She staggered from her place, leaned for a space of seconds then, looking down, watched the fighter planes still battling their way upward. With shaking hands she reached for the machine gun. “This can’t be the journey’s end,” she murmured.
And then something strange happened. The foremost plane that had been straining to reach them, faltered in midair, seemed to hang there for a moment, then, dropping one wing, went into a spiral dive that increased in speed until it seemed a boy’s top, spinning in the sky.
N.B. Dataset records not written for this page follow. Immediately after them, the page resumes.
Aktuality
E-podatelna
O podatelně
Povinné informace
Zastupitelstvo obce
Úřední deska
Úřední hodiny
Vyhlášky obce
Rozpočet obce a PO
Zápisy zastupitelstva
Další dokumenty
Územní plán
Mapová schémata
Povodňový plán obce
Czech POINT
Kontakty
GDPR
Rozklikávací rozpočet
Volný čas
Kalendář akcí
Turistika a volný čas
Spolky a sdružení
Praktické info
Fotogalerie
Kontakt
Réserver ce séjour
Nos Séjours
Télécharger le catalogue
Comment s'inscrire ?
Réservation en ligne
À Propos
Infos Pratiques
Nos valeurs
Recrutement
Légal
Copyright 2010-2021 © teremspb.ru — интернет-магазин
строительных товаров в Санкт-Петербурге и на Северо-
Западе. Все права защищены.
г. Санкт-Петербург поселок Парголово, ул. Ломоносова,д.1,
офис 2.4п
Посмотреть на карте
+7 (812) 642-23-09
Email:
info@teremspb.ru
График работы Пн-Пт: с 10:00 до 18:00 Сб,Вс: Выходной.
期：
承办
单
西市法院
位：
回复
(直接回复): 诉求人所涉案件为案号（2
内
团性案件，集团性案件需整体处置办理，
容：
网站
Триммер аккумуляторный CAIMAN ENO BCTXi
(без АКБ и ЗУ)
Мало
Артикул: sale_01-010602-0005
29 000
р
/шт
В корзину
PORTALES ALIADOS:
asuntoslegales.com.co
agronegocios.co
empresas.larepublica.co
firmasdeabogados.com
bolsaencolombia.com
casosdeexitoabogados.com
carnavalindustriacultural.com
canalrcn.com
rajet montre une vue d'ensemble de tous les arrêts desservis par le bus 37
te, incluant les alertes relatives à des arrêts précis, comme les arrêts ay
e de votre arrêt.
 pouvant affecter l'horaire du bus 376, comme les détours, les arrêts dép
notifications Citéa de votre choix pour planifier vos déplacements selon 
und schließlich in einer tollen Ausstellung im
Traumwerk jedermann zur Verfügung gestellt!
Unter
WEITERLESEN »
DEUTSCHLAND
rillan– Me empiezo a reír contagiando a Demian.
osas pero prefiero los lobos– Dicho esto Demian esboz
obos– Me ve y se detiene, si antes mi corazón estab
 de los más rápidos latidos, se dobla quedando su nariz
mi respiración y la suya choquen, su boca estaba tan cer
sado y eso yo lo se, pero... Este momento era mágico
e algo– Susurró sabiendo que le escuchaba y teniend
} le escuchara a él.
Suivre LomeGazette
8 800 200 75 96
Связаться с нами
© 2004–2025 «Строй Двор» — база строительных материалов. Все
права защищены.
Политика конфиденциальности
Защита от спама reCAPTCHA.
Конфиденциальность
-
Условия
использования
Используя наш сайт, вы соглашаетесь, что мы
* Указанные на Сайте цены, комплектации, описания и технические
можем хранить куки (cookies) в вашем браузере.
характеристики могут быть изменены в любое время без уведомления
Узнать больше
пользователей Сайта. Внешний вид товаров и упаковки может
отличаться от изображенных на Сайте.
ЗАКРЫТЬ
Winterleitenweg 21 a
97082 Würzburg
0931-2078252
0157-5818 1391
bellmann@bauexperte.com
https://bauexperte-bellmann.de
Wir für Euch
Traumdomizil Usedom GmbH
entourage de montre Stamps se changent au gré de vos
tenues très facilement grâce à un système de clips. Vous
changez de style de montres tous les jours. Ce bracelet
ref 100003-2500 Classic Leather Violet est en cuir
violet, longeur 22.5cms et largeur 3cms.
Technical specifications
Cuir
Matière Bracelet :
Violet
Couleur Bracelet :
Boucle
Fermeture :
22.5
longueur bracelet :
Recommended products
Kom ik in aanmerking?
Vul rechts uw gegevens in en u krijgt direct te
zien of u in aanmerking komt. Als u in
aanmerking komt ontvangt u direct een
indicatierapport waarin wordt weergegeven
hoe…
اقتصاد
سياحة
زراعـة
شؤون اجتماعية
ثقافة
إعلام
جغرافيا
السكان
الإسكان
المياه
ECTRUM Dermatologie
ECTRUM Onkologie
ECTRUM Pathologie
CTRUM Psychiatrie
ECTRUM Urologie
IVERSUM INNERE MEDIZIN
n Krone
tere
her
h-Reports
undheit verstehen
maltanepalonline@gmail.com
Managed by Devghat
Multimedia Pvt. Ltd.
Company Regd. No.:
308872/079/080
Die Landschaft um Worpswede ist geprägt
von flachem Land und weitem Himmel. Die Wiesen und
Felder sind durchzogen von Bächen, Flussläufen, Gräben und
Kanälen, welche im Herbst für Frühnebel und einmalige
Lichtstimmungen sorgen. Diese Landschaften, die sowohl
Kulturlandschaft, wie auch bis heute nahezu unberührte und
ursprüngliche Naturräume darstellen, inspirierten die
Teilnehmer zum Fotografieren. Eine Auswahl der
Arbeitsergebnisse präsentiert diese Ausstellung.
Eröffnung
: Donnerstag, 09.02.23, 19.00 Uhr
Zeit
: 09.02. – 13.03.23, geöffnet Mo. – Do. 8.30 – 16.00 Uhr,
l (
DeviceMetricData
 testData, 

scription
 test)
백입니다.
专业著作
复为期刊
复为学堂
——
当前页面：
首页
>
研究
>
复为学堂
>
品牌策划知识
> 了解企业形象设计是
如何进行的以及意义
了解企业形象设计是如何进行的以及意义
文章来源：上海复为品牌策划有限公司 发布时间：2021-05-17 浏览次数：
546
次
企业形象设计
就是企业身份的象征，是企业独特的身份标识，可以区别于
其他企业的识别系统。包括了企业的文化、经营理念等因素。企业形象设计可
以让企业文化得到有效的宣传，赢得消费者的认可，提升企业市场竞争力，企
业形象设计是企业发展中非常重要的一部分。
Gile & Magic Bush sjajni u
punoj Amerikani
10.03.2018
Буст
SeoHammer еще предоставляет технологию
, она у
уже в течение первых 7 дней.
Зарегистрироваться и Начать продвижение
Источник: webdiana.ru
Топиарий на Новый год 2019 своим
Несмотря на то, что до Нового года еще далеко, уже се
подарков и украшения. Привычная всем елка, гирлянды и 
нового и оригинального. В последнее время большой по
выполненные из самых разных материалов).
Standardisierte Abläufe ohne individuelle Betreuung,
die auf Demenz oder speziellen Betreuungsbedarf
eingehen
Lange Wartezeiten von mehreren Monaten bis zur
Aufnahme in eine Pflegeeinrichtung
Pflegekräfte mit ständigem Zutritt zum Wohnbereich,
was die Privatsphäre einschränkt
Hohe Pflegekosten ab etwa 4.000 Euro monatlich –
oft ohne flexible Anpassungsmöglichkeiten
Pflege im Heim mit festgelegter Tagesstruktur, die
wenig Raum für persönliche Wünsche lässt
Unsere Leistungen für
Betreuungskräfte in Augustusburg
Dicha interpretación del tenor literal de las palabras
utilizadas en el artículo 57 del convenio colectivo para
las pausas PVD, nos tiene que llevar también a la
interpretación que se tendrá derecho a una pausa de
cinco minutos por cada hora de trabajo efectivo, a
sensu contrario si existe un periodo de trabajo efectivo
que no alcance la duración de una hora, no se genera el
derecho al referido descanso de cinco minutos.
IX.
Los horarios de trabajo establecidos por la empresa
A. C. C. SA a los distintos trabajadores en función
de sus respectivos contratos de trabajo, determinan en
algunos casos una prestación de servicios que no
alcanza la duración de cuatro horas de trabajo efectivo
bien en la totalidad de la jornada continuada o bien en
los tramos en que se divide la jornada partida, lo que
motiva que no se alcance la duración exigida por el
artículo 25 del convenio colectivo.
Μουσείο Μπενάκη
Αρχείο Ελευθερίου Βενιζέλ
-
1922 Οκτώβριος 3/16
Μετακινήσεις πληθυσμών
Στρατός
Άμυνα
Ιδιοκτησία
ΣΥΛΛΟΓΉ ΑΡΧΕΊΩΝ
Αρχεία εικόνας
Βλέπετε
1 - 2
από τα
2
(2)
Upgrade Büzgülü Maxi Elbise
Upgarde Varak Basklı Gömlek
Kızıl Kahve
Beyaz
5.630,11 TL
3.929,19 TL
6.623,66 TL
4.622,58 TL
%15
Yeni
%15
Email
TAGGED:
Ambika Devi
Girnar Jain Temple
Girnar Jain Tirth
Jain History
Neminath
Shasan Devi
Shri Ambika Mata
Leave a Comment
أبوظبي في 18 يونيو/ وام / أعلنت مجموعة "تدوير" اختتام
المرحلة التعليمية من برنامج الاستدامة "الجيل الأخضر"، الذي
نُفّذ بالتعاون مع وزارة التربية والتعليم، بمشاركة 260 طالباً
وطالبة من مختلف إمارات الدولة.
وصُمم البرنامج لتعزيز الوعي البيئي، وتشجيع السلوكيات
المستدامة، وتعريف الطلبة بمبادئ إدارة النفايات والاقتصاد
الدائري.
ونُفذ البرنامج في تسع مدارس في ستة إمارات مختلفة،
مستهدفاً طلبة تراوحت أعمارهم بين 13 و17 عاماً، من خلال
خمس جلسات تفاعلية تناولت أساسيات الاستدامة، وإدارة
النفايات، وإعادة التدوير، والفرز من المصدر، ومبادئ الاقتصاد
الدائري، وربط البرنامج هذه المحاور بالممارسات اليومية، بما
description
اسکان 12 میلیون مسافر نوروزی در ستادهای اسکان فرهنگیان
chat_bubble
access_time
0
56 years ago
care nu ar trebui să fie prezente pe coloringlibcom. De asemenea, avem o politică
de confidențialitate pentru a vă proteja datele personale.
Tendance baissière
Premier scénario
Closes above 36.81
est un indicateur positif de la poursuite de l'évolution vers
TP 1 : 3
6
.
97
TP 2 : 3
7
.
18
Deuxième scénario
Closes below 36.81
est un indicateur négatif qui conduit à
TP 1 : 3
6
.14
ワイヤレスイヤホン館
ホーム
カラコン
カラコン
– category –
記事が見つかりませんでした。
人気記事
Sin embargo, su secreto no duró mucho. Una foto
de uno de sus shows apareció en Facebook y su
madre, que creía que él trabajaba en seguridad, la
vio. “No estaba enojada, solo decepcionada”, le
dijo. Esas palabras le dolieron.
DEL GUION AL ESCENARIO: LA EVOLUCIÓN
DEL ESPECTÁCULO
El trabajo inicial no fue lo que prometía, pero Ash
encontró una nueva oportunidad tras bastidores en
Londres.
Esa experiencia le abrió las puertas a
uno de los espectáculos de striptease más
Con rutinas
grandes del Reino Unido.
Dragging her eyes from this fascinating and terrible sight, she looked for the other planes. They, too, were going down, but under control. They had given up the task assigned to them.
“It—it’s all over! Finished!” She sank down in her place beside Sparky. “That first plane,” she said after a time, “it went down in a spin. The pilot didn’t bale out. It just went down, down.”
“I’ve done a lot of duck hunting in my day,” Sparky replied quietly. “Sometimes I’d shoot at a flock of ducks in midair. They’d sail right on, but a mile away, one of them would drop behind, go into a spin and come plunging down.”
“You mean your bullets reached that plane?” Mary asked.
“They might have. Then again the fellow may have climbed too high.”
“Something on his plane froze up?”
“Yes, or he did. Whichever way it was, there’s one less of them for our boys over here to take care of. We won a bloodless battle.”
After that, maintaining their altitude, they flew on for a hundred miles in silence.